**Exercise instructions**
Write the data out in full and word for word. Do not include images.

**Data to process**
--- START ---
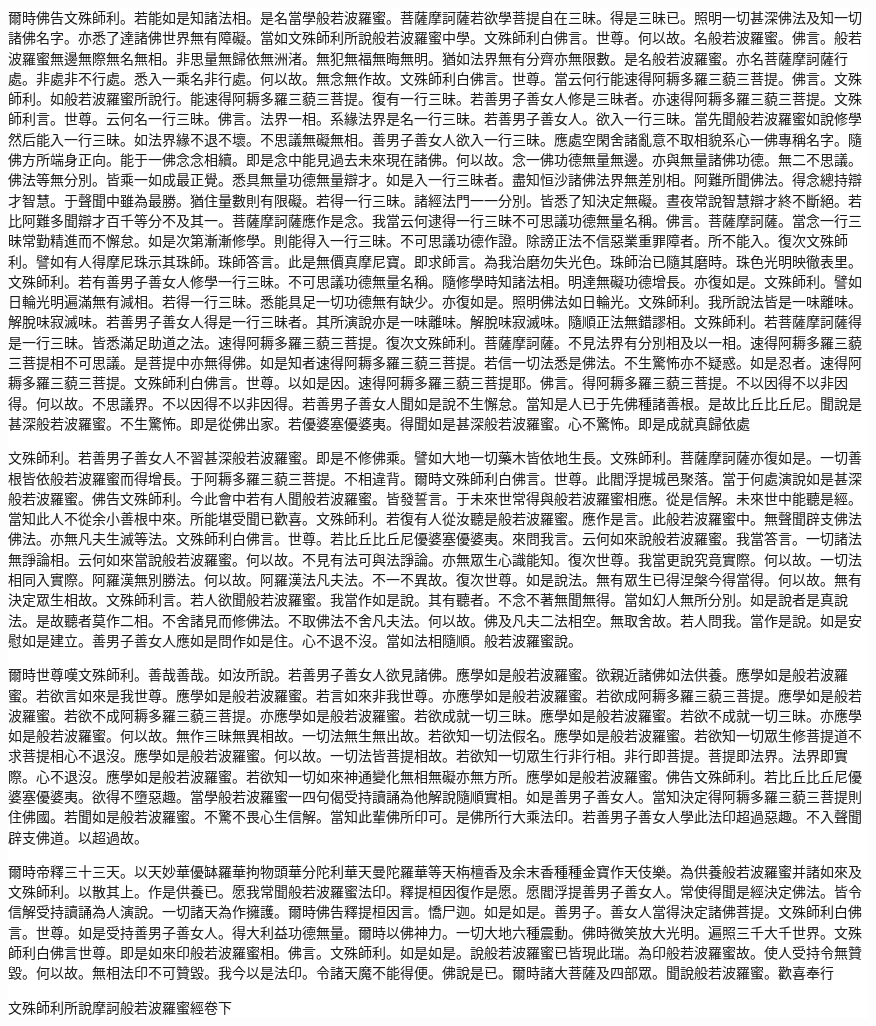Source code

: 爾時佛告文殊師利。若能如是知諸法相。是名當學般若波羅蜜。菩薩摩訶薩若欲學菩提自在三昧。得是三昧已。照明一切甚深佛法及知一切諸佛名字。亦悉了達諸佛世界無有障礙。當如文殊師利所說般若波羅蜜中學。文殊師利白佛言。世尊。何以故。名般若波羅蜜。佛言。般若波羅蜜無邊無際無名無相。非思量無歸依無洲渚。無犯無福無晦無明。猶如法界無有分齊亦無限數。是名般若波羅蜜。亦名菩薩摩訶薩行處。非處非不行處。悉入一乘名非行處。何以故。無念無作故。文殊師利白佛言。世尊。當云何行能速得阿耨多羅三藐三菩提。佛言。文殊師利。如般若波羅蜜所說行。能速得阿耨多羅三藐三菩提。復有一行三昧。若善男子善女人修是三昧者。亦速得阿耨多羅三藐三菩提。文殊師利言。世尊。云何名一行三昧。佛言。法界一相。系緣法界是名一行三昧。若善男子善女人。欲入一行三昧。當先聞般若波羅蜜如說修學然后能入一行三昧。如法界緣不退不壞。不思議無礙無相。善男子善女人欲入一行三昧。應處空閑舍諸亂意不取相貌系心一佛專稱名字。隨佛方所端身正向。能于一佛念念相續。即是念中能見過去未來現在諸佛。何以故。念一佛功德無量無邊。亦與無量諸佛功德。無二不思議。佛法等無分別。皆乘一如成最正覺。悉具無量功德無量辯才。如是入一行三昧者。盡知恒沙諸佛法界無差別相。阿難所聞佛法。得念總持辯才智慧。于聲聞中雖為最勝。猶住量數則有限礙。若得一行三昧。諸經法門一一分別。皆悉了知決定無礙。晝夜常說智慧辯才終不斷絕。若比阿難多聞辯才百千等分不及其一。菩薩摩訶薩應作是念。我當云何逮得一行三昧不可思議功德無量名稱。佛言。菩薩摩訶薩。當念一行三昧常勤精進而不懈怠。如是次第漸漸修學。則能得入一行三昧。不可思議功德作證。除謗正法不信惡業重罪障者。所不能入。復次文殊師利。譬如有人得摩尼珠示其珠師。珠師答言。此是無價真摩尼寶。即求師言。為我治磨勿失光色。珠師治已隨其磨時。珠色光明映徹表里。文殊師利。若有善男子善女人修學一行三昧。不可思議功德無量名稱。隨修學時知諸法相。明達無礙功德增長。亦復如是。文殊師利。譬如日輪光明遍滿無有減相。若得一行三昧。悉能具足一切功德無有缺少。亦復如是。照明佛法如日輪光。文殊師利。我所說法皆是一味離味。解脫味寂滅味。若善男子善女人得是一行三昧者。其所演說亦是一味離味。解脫味寂滅味。隨順正法無錯謬相。文殊師利。若菩薩摩訶薩得是一行三昧。皆悉滿足助道之法。速得阿耨多羅三藐三菩提。復次文殊師利。菩薩摩訶薩。不見法界有分別相及以一相。速得阿耨多羅三藐三菩提相不可思議。是菩提中亦無得佛。如是知者速得阿耨多羅三藐三菩提。若信一切法悉是佛法。不生驚怖亦不疑惑。如是忍者。速得阿耨多羅三藐三菩提。文殊師利白佛言。世尊。以如是因。速得阿耨多羅三藐三菩提耶。佛言。得阿耨多羅三藐三菩提。不以因得不以非因得。何以故。不思議界。不以因得不以非因得。若善男子善女人聞如是說不生懈怠。當知是人已于先佛種諸善根。是故比丘比丘尼。聞說是甚深般若波羅蜜。不生驚怖。即是從佛出家。若優婆塞優婆夷。得聞如是甚深般若波羅蜜。心不驚怖。即是成就真歸依處

文殊師利。若善男子善女人不習甚深般若波羅蜜。即是不修佛乘。譬如大地一切藥木皆依地生長。文殊師利。菩薩摩訶薩亦復如是。一切善根皆依般若波羅蜜而得增長。于阿耨多羅三藐三菩提。不相違背。爾時文殊師利白佛言。世尊。此閻浮提城邑聚落。當于何處演說如是甚深般若波羅蜜。佛告文殊師利。今此會中若有人聞般若波羅蜜。皆發誓言。于未來世常得與般若波羅蜜相應。從是信解。未來世中能聽是經。當知此人不從余小善根中來。所能堪受聞已歡喜。文殊師利。若復有人從汝聽是般若波羅蜜。應作是言。此般若波羅蜜中。無聲聞辟支佛法佛法。亦無凡夫生滅等法。文殊師利白佛言。世尊。若比丘比丘尼優婆塞優婆夷。來問我言。云何如來說般若波羅蜜。我當答言。一切諸法無諍論相。云何如來當說般若波羅蜜。何以故。不見有法可與法諍論。亦無眾生心識能知。復次世尊。我當更說究竟實際。何以故。一切法相同入實際。阿羅漢無別勝法。何以故。阿羅漢法凡夫法。不一不異故。復次世尊。如是說法。無有眾生已得涅槃今得當得。何以故。無有決定眾生相故。文殊師利言。若人欲聞般若波羅蜜。我當作如是說。其有聽者。不念不著無聞無得。當如幻人無所分別。如是說者是真說法。是故聽者莫作二相。不舍諸見而修佛法。不取佛法不舍凡夫法。何以故。佛及凡夫二法相空。無取舍故。若人問我。當作是說。如是安慰如是建立。善男子善女人應如是問作如是住。心不退不沒。當如法相隨順。般若波羅蜜說。

爾時世尊嘆文殊師利。善哉善哉。如汝所說。若善男子善女人欲見諸佛。應學如是般若波羅蜜。欲親近諸佛如法供養。應學如是般若波羅蜜。若欲言如來是我世尊。應學如是般若波羅蜜。若言如來非我世尊。亦應學如是般若波羅蜜。若欲成阿耨多羅三藐三菩提。應學如是般若波羅蜜。若欲不成阿耨多羅三藐三菩提。亦應學如是般若波羅蜜。若欲成就一切三昧。應學如是般若波羅蜜。若欲不成就一切三昧。亦應學如是般若波羅蜜。何以故。無作三昧無異相故。一切法無生無出故。若欲知一切法假名。應學如是般若波羅蜜。若欲知一切眾生修菩提道不求菩提相心不退沒。應學如是般若波羅蜜。何以故。一切法皆菩提相故。若欲知一切眾生行非行相。非行即菩提。菩提即法界。法界即實際。心不退沒。應學如是般若波羅蜜。若欲知一切如來神通變化無相無礙亦無方所。應學如是般若波羅蜜。佛告文殊師利。若比丘比丘尼優婆塞優婆夷。欲得不墮惡趣。當學般若波羅蜜一四句偈受持讀誦為他解說隨順實相。如是善男子善女人。當知決定得阿耨多羅三藐三菩提則住佛國。若聞如是般若波羅蜜。不驚不畏心生信解。當知此輩佛所印可。是佛所行大乘法印。若善男子善女人學此法印超過惡趣。不入聲聞辟支佛道。以超過故。

爾時帝釋三十三天。以天妙華優缽羅華拘物頭華分陀利華天曼陀羅華等天栴檀香及余末香種種金寶作天伎樂。為供養般若波羅蜜并諸如來及文殊師利。以散其上。作是供養已。愿我常聞般若波羅蜜法印。釋提桓因復作是愿。愿閻浮提善男子善女人。常使得聞是經決定佛法。皆令信解受持讀誦為人演說。一切諸天為作擁護。爾時佛告釋提桓因言。憍尸迦。如是如是。善男子。善女人當得決定諸佛菩提。文殊師利白佛言。世尊。如是受持善男子善女人。得大利益功德無量。爾時以佛神力。一切大地六種震動。佛時微笑放大光明。遍照三千大千世界。文殊師利白佛言世尊。即是如來印般若波羅蜜相。佛言。文殊師利。如是如是。說般若波羅蜜已皆現此瑞。為印般若波羅蜜故。使人受持令無贊毀。何以故。無相法印不可贊毀。我今以是法印。令諸天魔不能得便。佛說是已。爾時諸大菩薩及四部眾。聞說般若波羅蜜。歡喜奉行

文殊師利所說摩訶般若波羅蜜經卷下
--- END ---
**Result below**
Source code

: 爾時佛告文殊師利。若能如是知諸法相。是名當學般若波羅蜜。菩薩摩訶薩若欲學菩提自在三昧。得是三昧已。照明一切甚深佛法及知一切諸佛名字。亦悉了達諸佛世界無有障礙。當如文殊師利所說般若波羅蜜中學。文殊師利白佛言。世尊。何以故。名般若波羅蜜。佛言。般若波羅蜜無邊無際無名無相。非思量無歸依無洲渚。無犯無福無晦無明。猶如法界無有分齊亦無限數。是名般若波羅蜜。亦名菩薩摩訶薩行處。非處非不行處。悉入一乘名非行處。何以故。無念無作故。文殊師利白佛言。世尊。當云何行能速得阿耨多羅三藐三菩提。佛言。文殊師利。如般若波羅蜜所說行。能速得阿耨多羅三藐三菩提。復有一行三昧。若善男子善女人修是三昧者。亦速得阿耨多羅三藐三菩提。文殊師利言。世尊。云何名一行三昧。佛言。法界一相。系緣法界是名一行三昧。若善男子善女人。欲入一行三昧。當先聞般若波羅蜜如說修學然后能入一行三昧。如法界緣不退不壞。不思議無礙無相。善男子善女人欲入一行三昧。應處空閑舍諸亂意不取相貌系心一佛專稱名字。隨佛方所端身正向。能于一佛念念相續。即是念中能見過去未來現在諸佛。何以故。念一佛功德無量無邊。亦與無量諸佛功德。無二不思議。佛法等無分別。皆乘一如成最正覺。悉具無量功德無量辯才。如是入一行三昧者。盡知恒沙諸佛法界無差別相。阿難所聞佛法。得念總持辯才智慧。于聲聞中雖為最勝。猶住量數則有限礙。若得一行三昧。諸經法門一一分別。皆悉了知決定無礙。晝夜常說智慧辯才終不斷絕。若比阿難多聞辯才百千等分不及其一。菩薩摩訶薩應作是念。我當云何逮得一行三昧不可思議功德無量名稱。佛言。菩薩摩訶薩。當念一行三昧常勤精進而不懈怠。如是次第漸漸修學。則能得入一行三昧。不可思議功德作證。除謗正法不信惡業重罪障者。所不能入。復次文殊師利。譬如有人得摩尼珠示其珠師。珠師答言。此是無價真摩尼寶。即求師言。為我治磨勿失光色。珠師治已隨其磨時。珠色光明映徹表里。文殊師利。若有善男子善女人修學一行三昧。不可思議功德無量名稱。隨修學時知諸法相。明達無礙功德增長。亦復如是。文殊師利。譬如日輪光明遍滿無有減相。若得一行三昧。悉能具足一切功德無有缺少。亦復如是。照明佛法如日輪光。文殊師利。我所說法皆是一味離味。解脫味寂滅味。若善男子善女人得是一行三昧者。其所演說亦是一味離味。解脫味寂滅味。隨順正法無錯謬相。文殊師利。若菩薩摩訶薩得是一行三昧。皆悉滿足助道之法。速得阿耨多羅三藐三菩提。復次文殊師利。菩薩摩訶薩。不見法界有分別相及以一相。速得阿耨多羅三藐三菩提相不可思議。是菩提中亦無得佛。如是知者速得阿耨多羅三藐三菩提。若信一切法悉是佛法。不生驚怖亦不疑惑。如是忍者。速得阿耨多羅三藐三菩提。文殊師利白佛言。世尊。以如是因。速得阿耨多羅三藐三菩提耶。佛言。得阿耨多羅三藐三菩提。不以因得不以非因得。何以故。不思議界。不以因得不以非因得。若善男子善女人聞如是說不生懈怠。當知是人已于先佛種諸善根。是故比丘比丘尼。聞說是甚深般若波羅蜜。不生驚怖。即是從佛出家。若優婆塞優婆夷。得聞如是甚深般若波羅蜜。心不驚怖。即是成就真歸依處

文殊師利。若善男子善女人不習甚深般若波羅蜜。即是不修佛乘。譬如大地一切藥木皆依地生長。文殊師利。菩薩摩訶薩亦復如是。一切善根皆依般若波羅蜜而得增長。于阿耨多羅三藐三菩提。不相違背。爾時文殊師利白佛言。世尊。此閻浮提城邑聚落。當于何處演說如是甚深般若波羅蜜。佛告文殊師利。今此會中若有人聞般若波羅蜜。皆發誓言。于未來世常得與般若波羅蜜相應。從是信解。未來世中能聽是經。當知此人不從余小善根中來。所能堪受聞已歡喜。文殊師利。若復有人從汝聽是般若波羅蜜。應作是言。此般若波羅蜜中。無聲聞辟支佛法佛法。亦無凡夫生滅等法。文殊師利白佛言。世尊。若比丘比丘尼優婆塞優婆夷。來問我言。云何如來說般若波羅蜜。我當答言。一切諸法無諍論相。云何如來當說般若波羅蜜。何以故。不見有法可與法諍論。亦無眾生心識能知。復次世尊。我當更說究竟實際。何以故。一切法相同入實際。阿羅漢無別勝法。何以故。阿羅漢法凡夫法。不一不異故。復次世尊。如是說法。無有眾生已得涅槃今得當得。何以故。無有決定眾生相故。文殊師利言。若人欲聞般若波羅蜜。我當作如是說。其有聽者。不念不著無聞無得。當如幻人無所分別。如是說者是真說法。是故聽者莫作二相。不舍諸見而修佛法。不取佛法不舍凡夫法。何以故。佛及凡夫二法相空。無取舍故。若人問我。當作是說。如是安慰如是建立。善男子善女人應如是問作如是住。心不退不沒。當如法相隨順。般若波羅蜜說。

爾時世尊嘆文殊師利。善哉善哉。如汝所說。若善男子善女人欲見諸佛。應學如是般若波羅蜜。欲親近諸佛如法供養。應學如是般若波羅蜜。若欲言如來是我世尊。應學如是般若波羅蜜。若言如來非我世尊。亦應學如是般若波羅蜜。若欲成阿耨多羅三藐三菩提。應學如是般若波羅蜜。若欲不成阿耨多羅三藐三菩提。亦應學如是般若波羅蜜。若欲成就一切三昧。應學如是般若波羅蜜。若欲不成就一切三昧。亦應學如是般若波羅蜜。何以故。無作三昧無異相故。一切法無生無出故。若欲知一切法假名。應學如是般若波羅蜜。若欲知一切眾生修菩提道不求菩提相心不退沒。應學如是般若波羅蜜。何以故。一切法皆菩提相故。若欲知一切眾生行非行相。非行即菩提。菩提即法界。法界即實際。心不退沒。應學如是般若波羅蜜。若欲知一切如來神通變化無相無礙亦無方所。應學如是般若波羅蜜。佛告文殊師利。若比丘比丘尼優婆塞優婆夷。欲得不墮惡趣。當學般若波羅蜜一四句偈受持讀誦為他解說隨順實相。如是善男子善女人。當知決定得阿耨多羅三藐三菩提則住佛國。若聞如是般若波羅蜜。不驚不畏心生信解。當知此輩佛所印可。是佛所行大乘法印。若善男子善女人學此法印超過惡趣。不入聲聞辟支佛道。以超過故。

爾時帝釋三十三天。以天妙華優缽羅華拘物頭華分陀利華天曼陀羅華等天栴檀香及余末香種種金寶作天伎樂。為供養般若波羅蜜并諸如來及文殊師利。以散其上。作是供養已。愿我常聞般若波羅蜜法印。釋提桓因復作是愿。愿閻浮提善男子善女人。常使得聞是經決定佛法。皆令信解受持讀誦為人演說。一切諸天為作擁護。爾時佛告釋提桓因言。憍尸迦。如是如是。善男子。善女人當得決定諸佛菩提。文殊師利白佛言。世尊。如是受持善男子善女人。得大利益功德無量。爾時以佛神力。一切大地六種震動。佛時微笑放大光明。遍照三千大千世界。文殊師利白佛言世尊。即是如來印般若波羅蜜相。佛言。文殊師利。如是如是。說般若波羅蜜已皆現此瑞。為印般若波羅蜜故。使人受持令無贊毀。何以故。無相法印不可贊毀。我今以是法印。令諸天魔不能得便。佛說是已。爾時諸大菩薩及四部眾。聞說般若波羅蜜。歡喜奉行

文殊師利所說摩訶般若波羅蜜經卷下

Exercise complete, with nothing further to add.